Showing posts with label Hemingway. Show all posts
Showing posts with label Hemingway. Show all posts

Wednesday, September 5, 2012

500 words a day

Daily Goal: 500 words.
Yesterday I wrote 20 words.

Sad is all it is: 20 words. I might as well post them:
“I’ll show you where it’s dug.” The kid set off towards the river without looking back.The boy followed.
 Actually those are, probably, just nineteen words. I wrote a temporary title, "Crossing", as well.

After I finished my blog post yesterday, I did refill my coffee, and then turned straight to writing. After those twenty words I thought:  "This is a nice start. I'll take a little break and write the rest afterwards."

I want to write 500 words, minimum, every day. No days off. It is a work ethic that countless great authors have kept to and it makes sense. A day off from a story only creates a distance that you don't really want. You stop thinking about the story. I am still thinking about the story that those 20 words will hopefully turn into, but if I write nothing tonight, it will slowly slip from my mind.

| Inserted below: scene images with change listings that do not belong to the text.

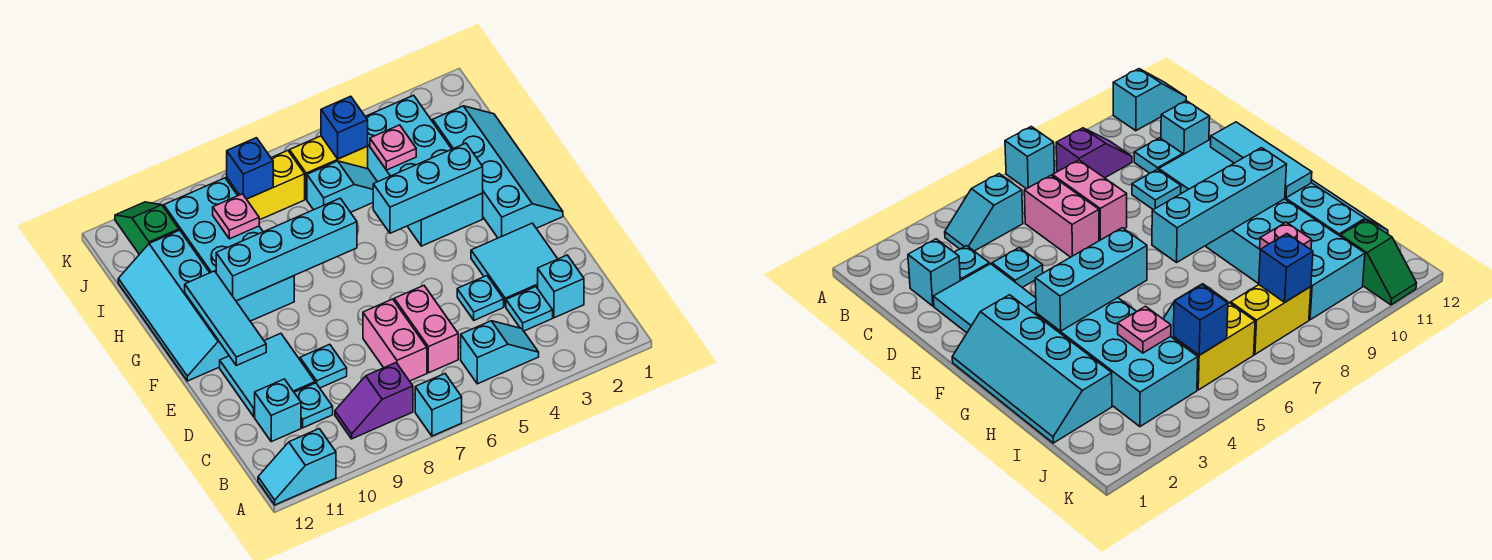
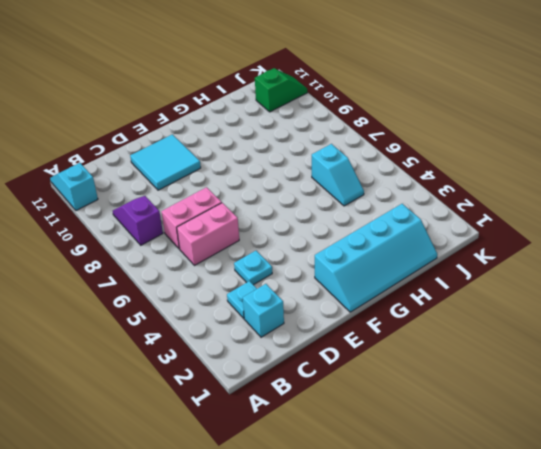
none -> cyan brick A7 level 1
none -> cyan slope B4:B5 level 1 top 5
none -> cyan plate C10 level 1

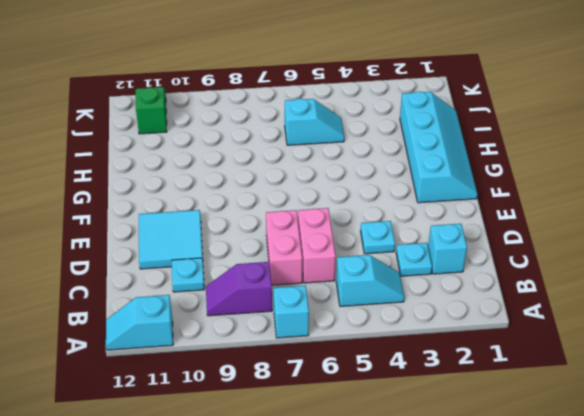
none -> cyan brick C11 level 1
none -> cyan tile D2:E3 level 1
none -> cyan plate D9 level 1

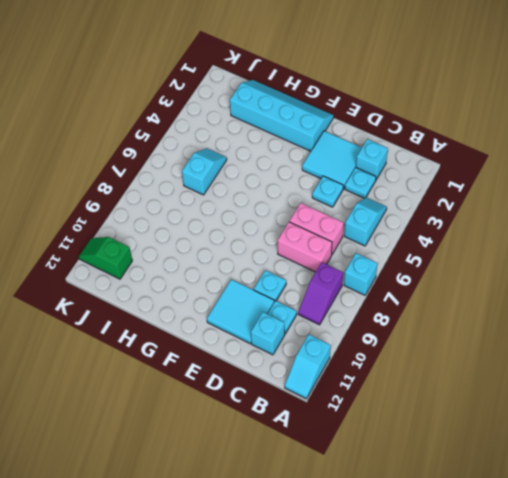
none -> cyan slope F11:I12 level 1 top 11
none -> cyan brick G3:J4 level 1
none -> cyan brick G9:J10 level 1

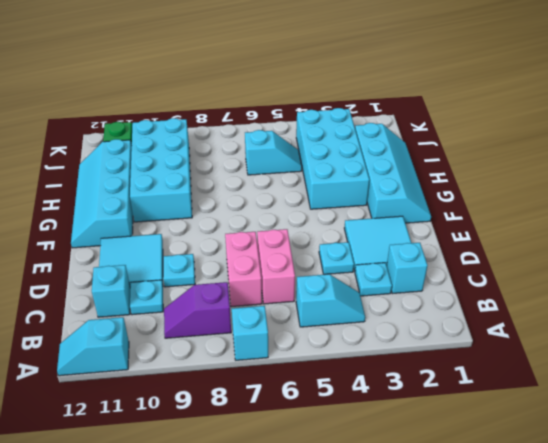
none -> yellow brick J5:J6 level 1
none -> yellow brick J7:J8 level 1
none -> cyan tile E11:G11 level 2

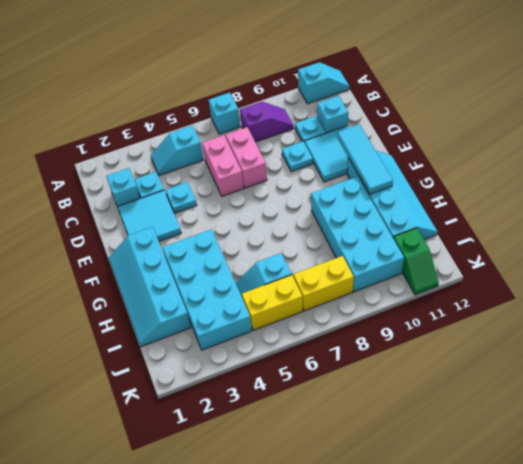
none -> cyan brick G3:G5 level 2
none -> cyan brick G7:G10 level 2
none -> pink plate I4 level 2

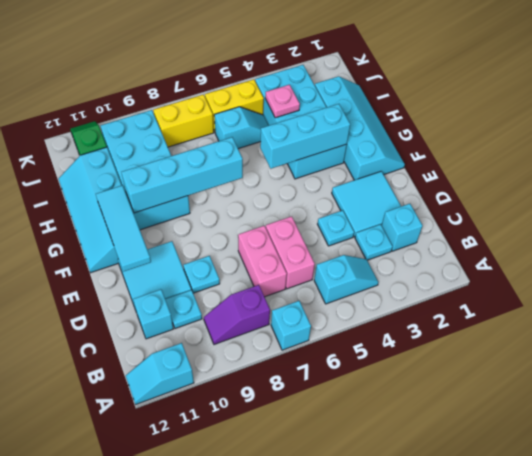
none -> pink plate I9 level 2
none -> blue brick J5 level 2
none -> blue brick J8 level 2

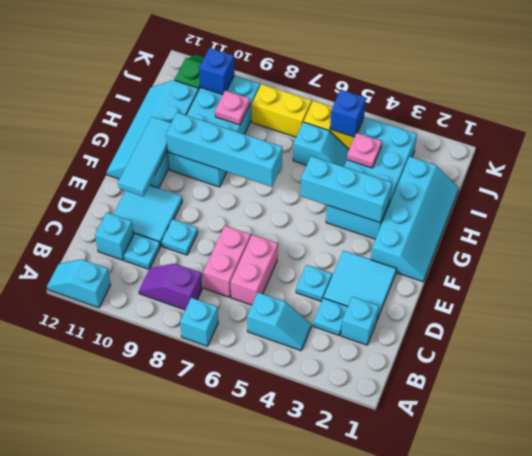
blue brick J10 level 2 -> blue brick J8 level 2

Stephen King, I believe, writes 2000 words a day. His only days off are Christmas and his birthday. I read that, I think, in On Writing, a really great book about his experiences as a writer. Hemingway wrote 1000 words each morning. He first read and edited the 1000 words he wrote the day before. This I've read somewhere, I can't remember. He would sometimes stop at exactly 1000, so he'd really want to finish the sentence the next day.
I am pretty sure that I don't write the same way Stephen King or Hemingway write/wrote. I have never read anything by Ian McEwan - he is on my reading list - so I don't know if I could identify with his style or method, but I saw this little video on YouTube:


500 to 800 words on a good day sounds more like what I can manage. That doesn't mean I couldn't write more. Writing a blog post like this takes little effort. I find it difficult, however, to write good fiction, at the same pace I write a blog or a diary or a journal.

The story, "Crossing", of which I got twenty words down on paper yesterday, is about two boys who want to cross a river. That is my idea for the story, together with the first line of dialogue, mentioned above. I don't know if I'll drop it for something else tonight, but soon, I hope, I'll find something to stick with until I feel that it is good enough to send into some magazine for consideration.